In Kenya, as in most developing countries, the education of girls is undervalued. Even when girls have the opportunity to be educated, they face overwhelming barriers when attempting to complete their studies – many are related to gender inequality.
Some girls will be denied their education and forced into early marriage to prevent them from bringing shame to their family through early, unintended pregnancy. (Child marriage is thought, by some, to be the best way to prevent shame and preserve traditions.) Some girls will be expected to take on household responsibilities, such as cooking, cleaning, and caring for young children, when their parents become sick, while their brothers advance their educations. Meanwhile, others simply lack access to an education due to extreme poverty.
While virtually all Kenyan girls enroll in primary school, approximately 65% will drop out before completing Standard 8, according to the Forum for African Women Educationalists.
If we reverse this trend, we can make a big impact.
The World Food Programme has found that a girl’s income increases by 10 to 20% for each year of primary school she attends. For each year of secondary school, her income climbs another 15 to 25%.

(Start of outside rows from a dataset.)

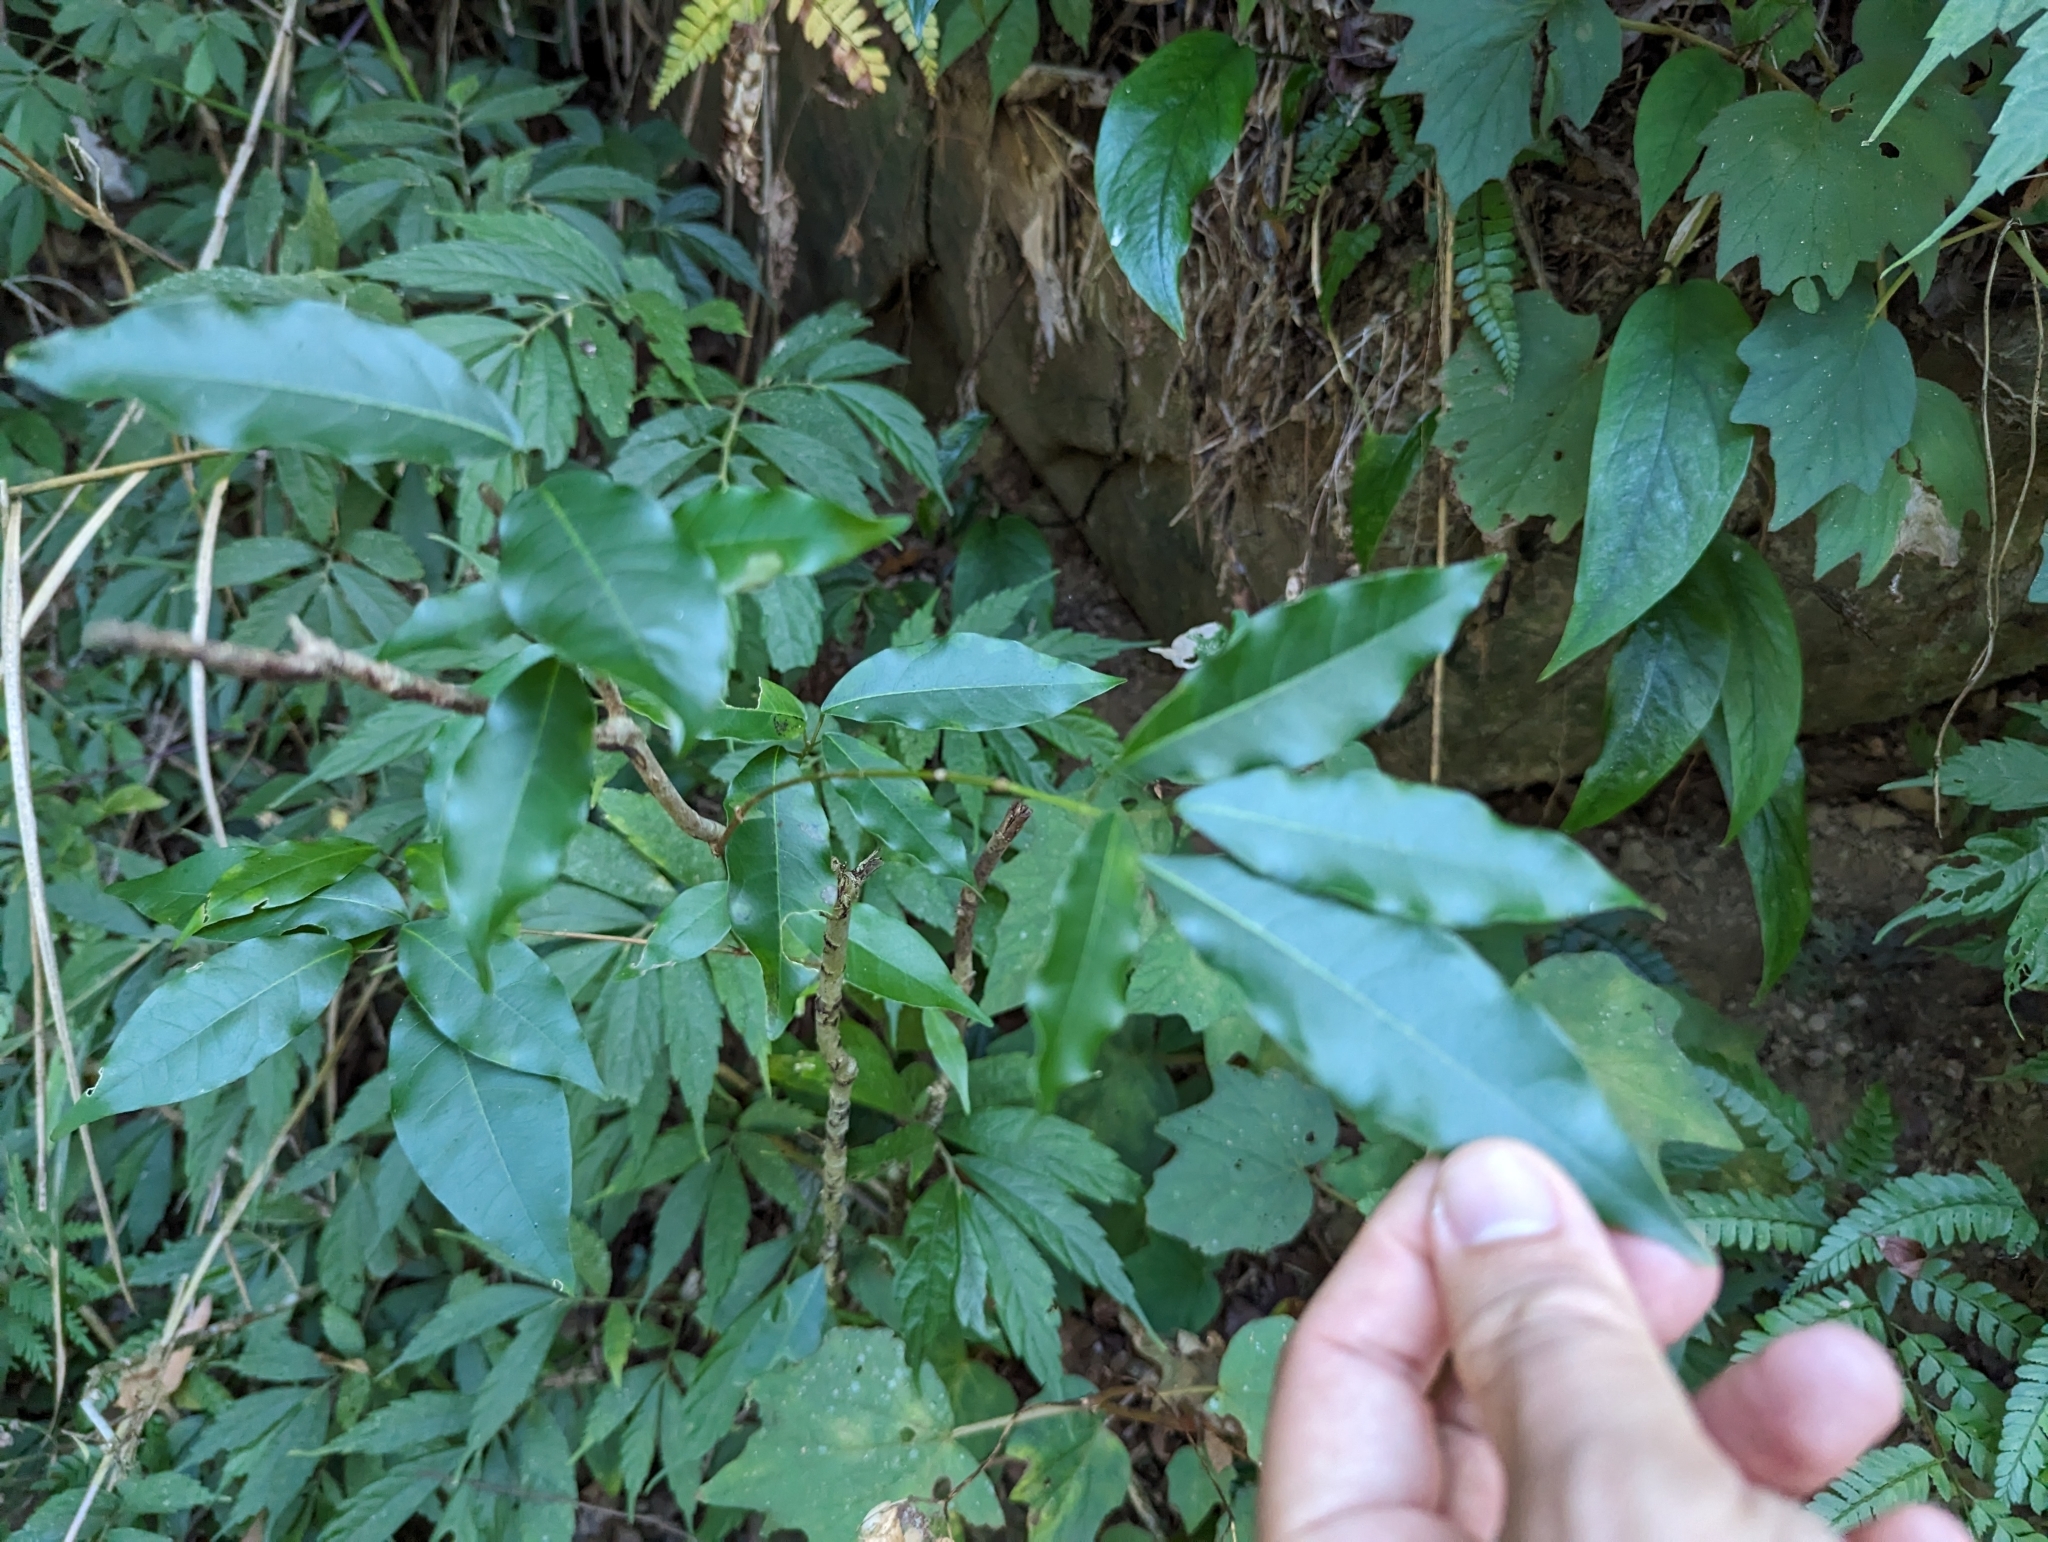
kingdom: Plantae
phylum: Tracheophyta
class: Magnoliopsida
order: Sapindales
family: Sapindaceae
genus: Acer
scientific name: Acer oblongum
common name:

Not only do educated girls earn more, they make healthier life decisions: they delay marriage, have fewer children, receive more frequent health care, and invest in the health, nutrition, and education of their own children.
When you consider that girls and women invest 90% of their wages in their families, while men invest between 30 and 40%, the answer to the question, “Why girls” becomes clear.
In short, educated girls are the ladder that allows whole communities to climb out of poverty.